Пожалуй, трогательнее всего было отношение Корнея Ивановича к детям и подросткам. Он построил рядом с дачей детскую библиотеку, привлекавшую юную поросль со всей округи. Чуковский считал, что советские дети должны как можно больше читать для привития вкуса к литературе, и признавался в частной беседе, что ему хотелось, чтобы они встретили настоящего американца и могли лично убедиться, что обитающие по другую сторону Атлантики – тоже люди со всеми хорошими и плохими качествами. Особенно ему нравилось, когда я приходил с гитарой, исполняя русские и американские народные песни.
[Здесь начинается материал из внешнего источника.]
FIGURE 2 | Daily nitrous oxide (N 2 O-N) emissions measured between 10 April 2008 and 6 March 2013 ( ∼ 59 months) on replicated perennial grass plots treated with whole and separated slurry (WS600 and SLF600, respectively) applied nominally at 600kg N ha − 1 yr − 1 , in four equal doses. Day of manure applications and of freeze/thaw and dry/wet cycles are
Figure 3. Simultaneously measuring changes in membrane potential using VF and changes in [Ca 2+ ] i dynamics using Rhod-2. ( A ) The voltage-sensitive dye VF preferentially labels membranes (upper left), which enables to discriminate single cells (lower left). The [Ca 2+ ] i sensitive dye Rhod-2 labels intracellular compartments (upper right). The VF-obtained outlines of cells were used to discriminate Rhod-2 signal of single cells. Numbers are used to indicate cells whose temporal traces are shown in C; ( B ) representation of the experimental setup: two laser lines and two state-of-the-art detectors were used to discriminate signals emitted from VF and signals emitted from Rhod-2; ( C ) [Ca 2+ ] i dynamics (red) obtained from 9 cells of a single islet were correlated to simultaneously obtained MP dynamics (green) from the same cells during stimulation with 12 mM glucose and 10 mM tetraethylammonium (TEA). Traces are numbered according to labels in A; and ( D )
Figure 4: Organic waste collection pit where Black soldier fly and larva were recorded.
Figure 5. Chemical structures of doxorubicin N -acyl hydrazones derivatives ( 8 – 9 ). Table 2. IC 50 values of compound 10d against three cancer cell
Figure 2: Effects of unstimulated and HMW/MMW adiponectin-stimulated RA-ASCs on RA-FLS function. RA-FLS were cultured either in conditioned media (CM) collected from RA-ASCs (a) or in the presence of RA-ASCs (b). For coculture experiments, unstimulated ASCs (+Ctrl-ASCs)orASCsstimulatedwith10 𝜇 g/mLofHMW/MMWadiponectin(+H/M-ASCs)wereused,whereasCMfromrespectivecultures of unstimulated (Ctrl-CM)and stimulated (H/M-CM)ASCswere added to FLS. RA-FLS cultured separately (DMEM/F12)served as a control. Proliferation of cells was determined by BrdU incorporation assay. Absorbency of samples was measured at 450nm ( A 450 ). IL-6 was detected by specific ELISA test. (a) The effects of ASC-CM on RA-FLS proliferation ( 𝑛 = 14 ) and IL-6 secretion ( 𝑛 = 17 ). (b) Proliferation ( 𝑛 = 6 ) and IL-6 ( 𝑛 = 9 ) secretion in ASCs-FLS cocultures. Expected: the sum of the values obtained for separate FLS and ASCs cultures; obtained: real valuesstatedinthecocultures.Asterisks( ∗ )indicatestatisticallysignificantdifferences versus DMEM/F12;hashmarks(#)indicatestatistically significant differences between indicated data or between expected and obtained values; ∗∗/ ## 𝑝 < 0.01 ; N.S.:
Однажды вечером я сидел в сторонке, ожидая очереди и немного нервничая: петь предстояло перед большой аудиторией. Корней Иванович объявил:
– Дети, сегодня профессор из Америки исполнит песни негритянского народа!
Я и вообразить не мог, что меня представят таким образом. Тем не менее выступление встретили аплодисментами.
Когда все закончилось, ко мне подошел какой-то человек и поинтересовался медово-приторным голосом:
– Скажите, пожалуйста, вы действительно профессор из Америки?
– Да.
– А паспорт у вас есть?
Я потянулся за зеленым американским паспортом, но он остановил меня взмахом руки. Тут я заметил, что за его спиной Чуковский с внуком еле сдерживают смех, прикрывая рты ладонями. Когда мы шли к даче, Корней Иванович насмешливо повторил слова моего недавнего собеседника:
– А паспорт у вас есть?
Я спросил, в чем дело.
– Дорогой мой, это главный шпик нашей округи! Ему следовало поблагодарить вас – ведь благодаря вам он и получает зарплату.